===== PAGE
Sharyl: And for all of you, where’s your next meal gonna come from?

Homeless citizen: Probably the food that comes here about two o’clock.

This camp is in Grants Pass, Oregon, a four-hour drive south of Portland. And an unlikely centerpoint in a tug-of-war between the rights of the homeless versus the rights of residents who want them cleared from public areas.

Ed Johnson represents the homeless, as a lawyer for the nonprofit Oregon Law Center.

Sharyl: How did this become a case that was litigated in court?

Ed Johnson: So we started to hear from people back in 2017 that they were being approached by law enforcement and told ‘there’s nowhere you’re allowed to be in town.’ And the fines were $295 a pop which, not surprisingly if you’re living outside, might as well be a million dollars. And so we ended up representing a group of people who had been living in Grants Pass for years, who had faced these criminal penalties for living outside.

The lawsuit on behalf of the homeless was filed in 2018. Initially, the court ruled it was “cruel and unusual punishment” for Grants Pass to arrest or ticket people sleeping outside if they had nowhere else to go.

Sara Bristol: So we’re basically, you know, a community at war within itself over this issue.

Sara Bristol was mayor of Grants Pass as the controversy and homeless population grew.

Sharyl: And did you say at one point there were homeless people sleeping in 15 parks?

Bristol: Yeah, we had people in all of our city parks. And those parks are all in residential neighborhoods. They’re near schools. And so, you know, that just wasn’t an ideal place for people to be.

Grants Pass was forced to let the homeless live in the parks for years while it challenged the lawsuit. Drugs, needles, and other safety issues chased residents out.

Clint Scherf is a local businessman.

Sharyl: You think the lawsuit to some degree, or maybe totally, caused a crisis here because it advertised that Grants Pass now was letting people sleep in the park?

Scherf: My personal opinion is that yes, that is the root of the explosion of the homeless population. So that on top of having a beautiful park to live in, I believe, my personal opinion is that that put a big neon sign outside on I-5 to our first two exits.

Then last summer, the U.S. Supreme Court ruled in favor of Grants Pass.

Johnson: The issue was whether or not local governments can punish people for living outside when they have nowhere else to live. And specifically whether the cruel and unusual punishment clause of the Eighth Amendment prohibited cities from doing that. And the Supreme Court held six to three, that the cruel and unusual punishment clause does not prevent cities from doing that.

Bristol: The Supreme Court decision allowed us, allowed the injunction to be removed and so we were able to move homeless people out of our parks.

Sharyl (on-camera): The lawsuit outcome here in Grants Pass has offered the beginnings of a blueprint to other communities across the country as to how they’ll be allowed to handle their own homeless crises.

But Bristol, then the mayor, says that just opened a new divide over what to do next. She wanted the city to establish new “low barrier” shelters that allow pets— as well as people who are drinking or using drugs.
==========
===== EXTRACTED ENTRIES
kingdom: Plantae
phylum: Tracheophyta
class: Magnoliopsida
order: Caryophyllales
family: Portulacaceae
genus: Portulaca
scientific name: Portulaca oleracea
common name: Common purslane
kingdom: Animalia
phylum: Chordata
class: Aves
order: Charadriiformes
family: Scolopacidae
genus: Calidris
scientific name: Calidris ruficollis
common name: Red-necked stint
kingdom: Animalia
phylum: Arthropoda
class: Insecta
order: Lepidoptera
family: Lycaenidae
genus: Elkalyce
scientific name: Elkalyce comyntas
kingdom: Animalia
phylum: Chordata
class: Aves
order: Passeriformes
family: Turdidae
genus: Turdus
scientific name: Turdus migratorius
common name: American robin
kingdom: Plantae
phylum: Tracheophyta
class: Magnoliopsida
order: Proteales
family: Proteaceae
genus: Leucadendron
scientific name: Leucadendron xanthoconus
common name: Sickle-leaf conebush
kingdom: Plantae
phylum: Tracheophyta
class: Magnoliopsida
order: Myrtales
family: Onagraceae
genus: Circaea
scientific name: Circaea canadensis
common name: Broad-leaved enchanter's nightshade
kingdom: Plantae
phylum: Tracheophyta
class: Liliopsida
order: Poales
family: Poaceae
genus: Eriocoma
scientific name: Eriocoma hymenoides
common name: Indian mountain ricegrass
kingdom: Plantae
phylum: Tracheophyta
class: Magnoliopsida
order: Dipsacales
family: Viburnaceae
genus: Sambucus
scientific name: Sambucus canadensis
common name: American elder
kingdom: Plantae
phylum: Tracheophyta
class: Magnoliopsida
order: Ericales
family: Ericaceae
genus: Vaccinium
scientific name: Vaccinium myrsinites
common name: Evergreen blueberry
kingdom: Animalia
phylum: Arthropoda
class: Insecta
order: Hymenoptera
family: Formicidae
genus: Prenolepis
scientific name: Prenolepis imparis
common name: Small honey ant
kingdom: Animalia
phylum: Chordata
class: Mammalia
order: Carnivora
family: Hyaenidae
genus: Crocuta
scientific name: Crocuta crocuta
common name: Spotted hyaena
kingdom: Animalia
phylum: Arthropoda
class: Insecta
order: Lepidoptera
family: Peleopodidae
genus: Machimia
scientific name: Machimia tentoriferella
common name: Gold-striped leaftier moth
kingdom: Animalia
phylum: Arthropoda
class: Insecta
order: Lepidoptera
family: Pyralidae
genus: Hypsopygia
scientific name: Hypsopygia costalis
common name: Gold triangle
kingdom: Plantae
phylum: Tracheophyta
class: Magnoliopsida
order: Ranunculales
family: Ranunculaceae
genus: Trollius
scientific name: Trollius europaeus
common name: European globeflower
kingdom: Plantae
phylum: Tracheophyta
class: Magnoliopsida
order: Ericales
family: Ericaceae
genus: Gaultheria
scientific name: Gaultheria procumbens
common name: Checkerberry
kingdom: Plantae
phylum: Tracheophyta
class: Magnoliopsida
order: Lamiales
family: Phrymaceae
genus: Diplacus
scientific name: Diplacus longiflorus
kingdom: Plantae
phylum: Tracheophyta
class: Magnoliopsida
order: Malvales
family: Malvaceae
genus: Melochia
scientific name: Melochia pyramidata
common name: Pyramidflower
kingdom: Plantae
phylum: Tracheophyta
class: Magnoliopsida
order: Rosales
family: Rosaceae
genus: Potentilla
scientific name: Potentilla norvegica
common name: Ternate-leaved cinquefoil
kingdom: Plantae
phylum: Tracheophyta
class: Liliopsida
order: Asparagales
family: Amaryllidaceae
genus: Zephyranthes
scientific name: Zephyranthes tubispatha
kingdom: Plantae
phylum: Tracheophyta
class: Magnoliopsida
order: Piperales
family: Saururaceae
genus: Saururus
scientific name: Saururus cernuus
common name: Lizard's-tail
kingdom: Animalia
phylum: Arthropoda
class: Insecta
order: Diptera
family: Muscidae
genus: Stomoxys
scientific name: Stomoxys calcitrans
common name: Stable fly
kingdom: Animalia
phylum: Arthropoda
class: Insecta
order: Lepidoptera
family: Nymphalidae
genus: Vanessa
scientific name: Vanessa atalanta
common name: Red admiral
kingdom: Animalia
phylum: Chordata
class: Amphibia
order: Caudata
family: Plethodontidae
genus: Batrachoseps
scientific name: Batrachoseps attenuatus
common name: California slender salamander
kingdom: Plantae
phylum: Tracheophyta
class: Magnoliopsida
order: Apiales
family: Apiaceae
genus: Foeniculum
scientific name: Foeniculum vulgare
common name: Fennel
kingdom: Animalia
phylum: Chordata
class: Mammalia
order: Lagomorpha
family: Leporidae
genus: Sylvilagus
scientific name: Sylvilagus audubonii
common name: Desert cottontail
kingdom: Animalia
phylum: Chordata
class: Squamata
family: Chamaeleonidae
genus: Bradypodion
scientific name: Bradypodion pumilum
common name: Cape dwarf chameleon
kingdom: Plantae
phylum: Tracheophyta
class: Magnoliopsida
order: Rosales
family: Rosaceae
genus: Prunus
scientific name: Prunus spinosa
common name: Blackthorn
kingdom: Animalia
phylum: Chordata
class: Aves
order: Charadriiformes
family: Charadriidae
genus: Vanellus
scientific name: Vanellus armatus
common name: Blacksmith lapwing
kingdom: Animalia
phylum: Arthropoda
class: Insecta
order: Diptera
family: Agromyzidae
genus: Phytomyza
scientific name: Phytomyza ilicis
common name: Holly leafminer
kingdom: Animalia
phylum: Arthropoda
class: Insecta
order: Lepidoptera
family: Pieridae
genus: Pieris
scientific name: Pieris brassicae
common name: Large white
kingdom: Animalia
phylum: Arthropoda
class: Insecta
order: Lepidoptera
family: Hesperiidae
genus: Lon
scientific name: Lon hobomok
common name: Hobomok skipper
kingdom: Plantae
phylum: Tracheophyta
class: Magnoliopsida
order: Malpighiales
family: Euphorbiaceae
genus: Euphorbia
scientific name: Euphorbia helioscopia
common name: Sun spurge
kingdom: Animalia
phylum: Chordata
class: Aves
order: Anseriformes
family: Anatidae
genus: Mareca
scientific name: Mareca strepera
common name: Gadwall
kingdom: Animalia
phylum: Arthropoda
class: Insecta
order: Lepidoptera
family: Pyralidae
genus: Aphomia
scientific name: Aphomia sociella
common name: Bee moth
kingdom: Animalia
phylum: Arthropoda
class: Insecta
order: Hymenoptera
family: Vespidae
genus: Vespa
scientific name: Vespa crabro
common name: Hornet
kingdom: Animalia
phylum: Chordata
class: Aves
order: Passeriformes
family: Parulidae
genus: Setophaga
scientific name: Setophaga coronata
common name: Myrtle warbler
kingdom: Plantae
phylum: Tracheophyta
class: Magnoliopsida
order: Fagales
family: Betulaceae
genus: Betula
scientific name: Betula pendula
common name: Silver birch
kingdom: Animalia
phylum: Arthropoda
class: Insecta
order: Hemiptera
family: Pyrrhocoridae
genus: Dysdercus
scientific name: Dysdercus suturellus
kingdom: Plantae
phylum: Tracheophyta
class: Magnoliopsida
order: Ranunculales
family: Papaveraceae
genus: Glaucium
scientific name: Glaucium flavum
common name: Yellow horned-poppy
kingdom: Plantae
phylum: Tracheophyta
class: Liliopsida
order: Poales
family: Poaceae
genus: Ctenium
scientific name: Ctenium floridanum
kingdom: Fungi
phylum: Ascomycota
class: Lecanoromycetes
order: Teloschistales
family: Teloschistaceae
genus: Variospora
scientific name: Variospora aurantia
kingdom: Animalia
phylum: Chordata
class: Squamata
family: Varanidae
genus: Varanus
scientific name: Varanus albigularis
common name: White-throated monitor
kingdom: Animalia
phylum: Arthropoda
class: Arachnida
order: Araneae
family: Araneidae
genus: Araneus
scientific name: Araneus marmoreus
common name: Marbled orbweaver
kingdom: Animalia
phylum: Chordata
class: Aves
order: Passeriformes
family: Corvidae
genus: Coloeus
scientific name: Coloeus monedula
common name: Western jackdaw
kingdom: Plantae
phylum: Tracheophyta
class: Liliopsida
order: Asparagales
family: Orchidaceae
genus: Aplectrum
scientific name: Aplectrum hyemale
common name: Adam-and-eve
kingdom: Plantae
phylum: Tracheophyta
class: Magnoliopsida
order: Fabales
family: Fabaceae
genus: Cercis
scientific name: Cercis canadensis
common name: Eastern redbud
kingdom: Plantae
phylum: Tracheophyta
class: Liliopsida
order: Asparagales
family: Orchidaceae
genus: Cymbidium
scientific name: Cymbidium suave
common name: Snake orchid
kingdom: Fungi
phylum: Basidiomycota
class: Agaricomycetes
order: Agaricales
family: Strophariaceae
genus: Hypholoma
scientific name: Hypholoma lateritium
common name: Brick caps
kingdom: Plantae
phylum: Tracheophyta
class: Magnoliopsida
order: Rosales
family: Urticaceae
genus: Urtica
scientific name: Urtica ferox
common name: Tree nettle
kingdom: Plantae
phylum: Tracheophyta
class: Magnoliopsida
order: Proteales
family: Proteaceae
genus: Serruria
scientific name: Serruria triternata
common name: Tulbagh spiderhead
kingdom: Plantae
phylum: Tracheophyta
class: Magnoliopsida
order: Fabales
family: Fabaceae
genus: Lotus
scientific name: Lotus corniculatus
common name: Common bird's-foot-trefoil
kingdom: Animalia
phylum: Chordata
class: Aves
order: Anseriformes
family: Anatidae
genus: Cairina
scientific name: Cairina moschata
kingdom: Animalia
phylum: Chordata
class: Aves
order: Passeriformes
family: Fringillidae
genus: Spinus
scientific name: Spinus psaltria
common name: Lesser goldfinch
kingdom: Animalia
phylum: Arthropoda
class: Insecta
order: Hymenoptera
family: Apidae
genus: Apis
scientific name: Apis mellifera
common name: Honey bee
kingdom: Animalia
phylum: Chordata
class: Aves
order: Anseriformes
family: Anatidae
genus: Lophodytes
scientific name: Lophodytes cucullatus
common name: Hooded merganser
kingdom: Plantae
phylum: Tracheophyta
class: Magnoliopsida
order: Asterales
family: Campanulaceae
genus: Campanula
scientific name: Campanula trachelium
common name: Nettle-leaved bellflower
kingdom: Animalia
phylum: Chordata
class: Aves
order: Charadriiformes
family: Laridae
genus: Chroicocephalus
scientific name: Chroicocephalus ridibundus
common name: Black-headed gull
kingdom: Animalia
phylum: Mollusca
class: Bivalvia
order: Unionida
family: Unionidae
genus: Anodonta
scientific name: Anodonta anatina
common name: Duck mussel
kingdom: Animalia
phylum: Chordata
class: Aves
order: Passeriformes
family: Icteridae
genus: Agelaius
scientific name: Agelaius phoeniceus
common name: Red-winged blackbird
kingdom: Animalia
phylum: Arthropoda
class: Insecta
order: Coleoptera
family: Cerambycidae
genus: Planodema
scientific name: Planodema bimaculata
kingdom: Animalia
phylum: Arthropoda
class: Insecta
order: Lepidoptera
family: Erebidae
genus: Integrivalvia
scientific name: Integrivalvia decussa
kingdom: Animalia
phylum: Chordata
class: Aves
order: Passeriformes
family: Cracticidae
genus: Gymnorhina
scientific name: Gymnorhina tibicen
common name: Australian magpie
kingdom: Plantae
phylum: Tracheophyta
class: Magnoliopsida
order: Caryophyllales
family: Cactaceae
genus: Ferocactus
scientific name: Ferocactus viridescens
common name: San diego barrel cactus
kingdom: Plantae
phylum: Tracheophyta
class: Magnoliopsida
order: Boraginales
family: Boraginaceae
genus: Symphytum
==========
In the Grants Pass report above, copy word for word the passage that begins with the words containing "Sharyl: You think" and ends with "prevent cities from doing that.".

> **WRITTEN ANSWER**:
Sharyl: You think the lawsuit to some degree, or maybe totally, caused a crisis here because it advertised that Grants Pass now was letting people sleep in the park?

Scherf: My personal opinion is that yes, that is the root of the explosion of the homeless population. So that on top of having a beautiful park to live in, I believe, my personal opinion is that that put a big neon sign outside on I-5 to our first two exits.

Then last summer, the U.S. Supreme Court ruled in favor of Grants Pass.

Johnson: The issue was whether or not local governments can punish people for living outside when they have nowhere else to live. And specifically whether the cruel and unusual punishment clause of the Eighth Amendment prohibited cities from doing that. And the Supreme Court held six to three, that the cruel and unusual punishment clause does not prevent cities from doing that.